_Job item_
Reproduce the Eigen mailing-list reply about the stability of the internal packet math interfaces word for word, from start to finish.

_Text passage_
Re: [eigen] stability of internal "packet math" interfaces

There's been a fair amount of work put in Eigen recently to add support for the functions most commonly used in neural networks. For example, tanh and erf are now part of the public API. I would encourage you to use these directly in your implementation, and contribute back performance improvements that you may have.

We've been using the internal packet apis for about 2 years now, and they've been very stable. The only change that I can remember is that they've been extended with new functions.

We often use the EIGEN_DECLARE_CONST_Packet4f macros to instantiate constant packets. That seems to work well. Maybe you could try to use them and see if that helps?

Benoit

https://bitbucket.org/eigen/eigen/src/98fcfcb99dee04c9ffc8014cf8d56050692fe231/Eigen/src/Core/arch/SSE/MathFunctions.h?at=default&fileviewer=file-view-default#MathFunctions.h-26

On Wed, Jan 13, 2016 at 6:28 PM, Chris Dyer <cdyer@xxxxxxxxxx> wrote:

Hi all,
I'm curious about the stability of Eigen's internal "packet math" interfaces. For some custom functors that we use in a neural network library, we've found it helpful to provide SIMD implementations to get a bit more performance on the CPU (see eg https://github.com/clab/cnn/blob/master/cnn/simd-functors.h#L172). However, putting lots of "using namespace Eigen::internal" in the implementations is a little disconcerting. Are these likely to remain stable? Might it be possible to make packet math a part of the public interface?

_Supplied records_
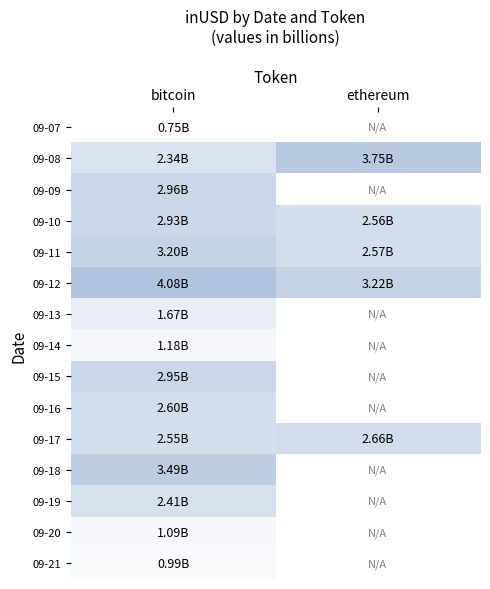

List the labels in order of 09-15 value, smallest first.

bitcoin, ethereum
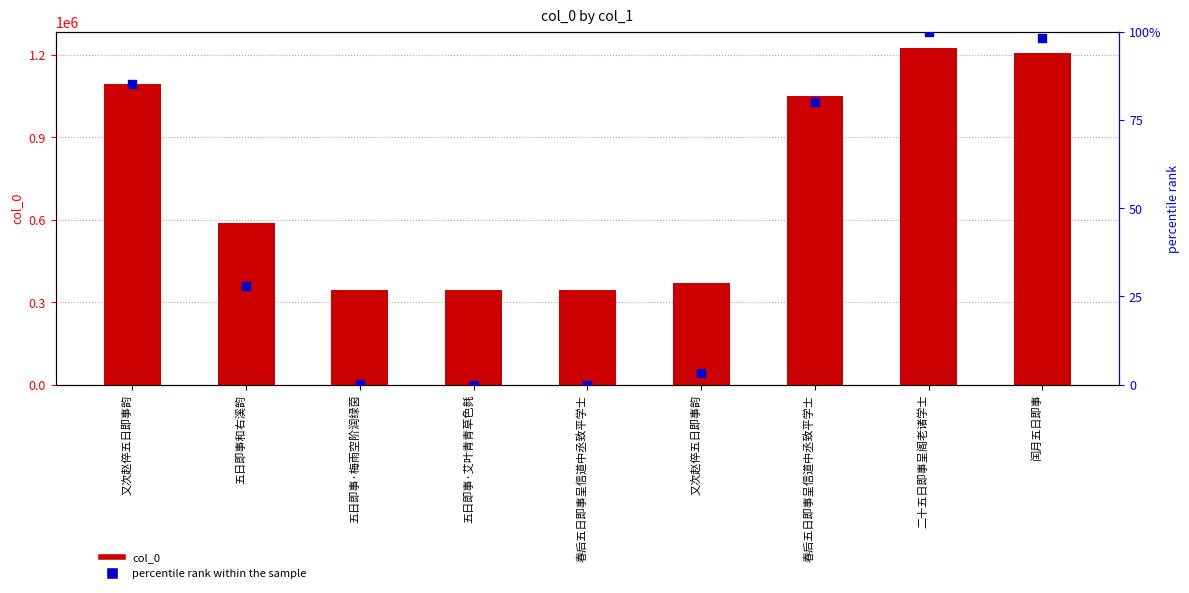

Which series has the largest total across all categories?

col_0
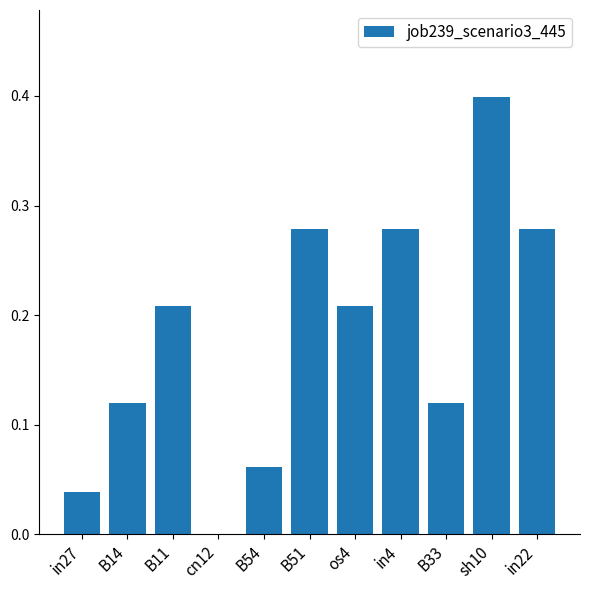

What is the greatest value displayed?

0.4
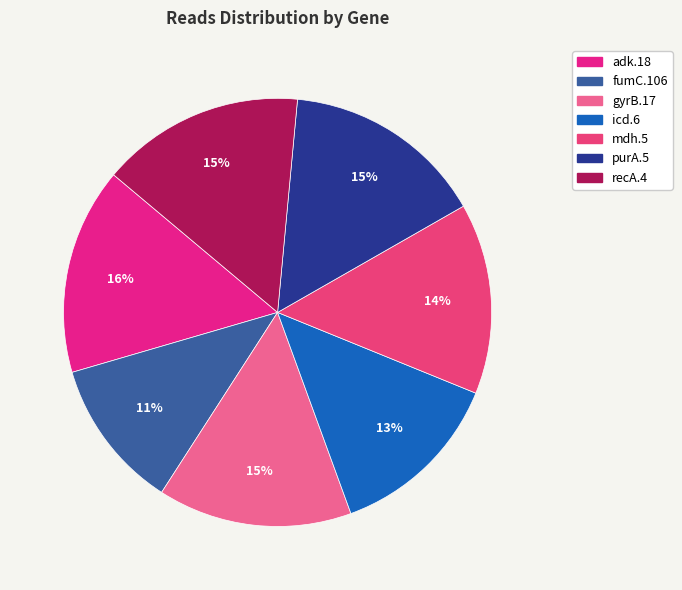

Does mdh.5 represent more than half of the total?

No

_Answer section_
Re: [eigen] stability of internal "packet math" interfaces

There's been a fair amount of work put in Eigen recently to add support for the functions most commonly used in neural networks. For example, tanh and erf are now part of the public API. I would encourage you to use these directly in your implementation, and contribute back performance improvements that you may have.

We've been using the internal packet apis for about 2 years now, and they've been very stable. The only change that I can remember is that they've been extended with new functions.

We often use the EIGEN_DECLARE_CONST_Packet4f macros to instantiate constant packets. That seems to work well. Maybe you could try to use them and see if that helps?

Benoit

https://bitbucket.org/eigen/eigen/src/98fcfcb99dee04c9ffc8014cf8d56050692fe231/Eigen/src/Core/arch/SSE/MathFunctions.h?at=default&fileviewer=file-view-default#MathFunctions.h-26

On Wed, Jan 13, 2016 at 6:28 PM, Chris Dyer <cdyer@xxxxxxxxxx> wrote:

Hi all,
I'm curious about the stability of Eigen's internal "packet math" interfaces. For some custom functors that we use in a neural network library, we've found it helpful to provide SIMD implementations to get a bit more performance on the CPU (see eg https://github.com/clab/cnn/blob/master/cnn/simd-functors.h#L172). However, putting lots of "using namespace Eigen::internal" in the implementations is a little disconcerting. Are these likely to remain stable? Might it be possible to make packet math a part of the public interface?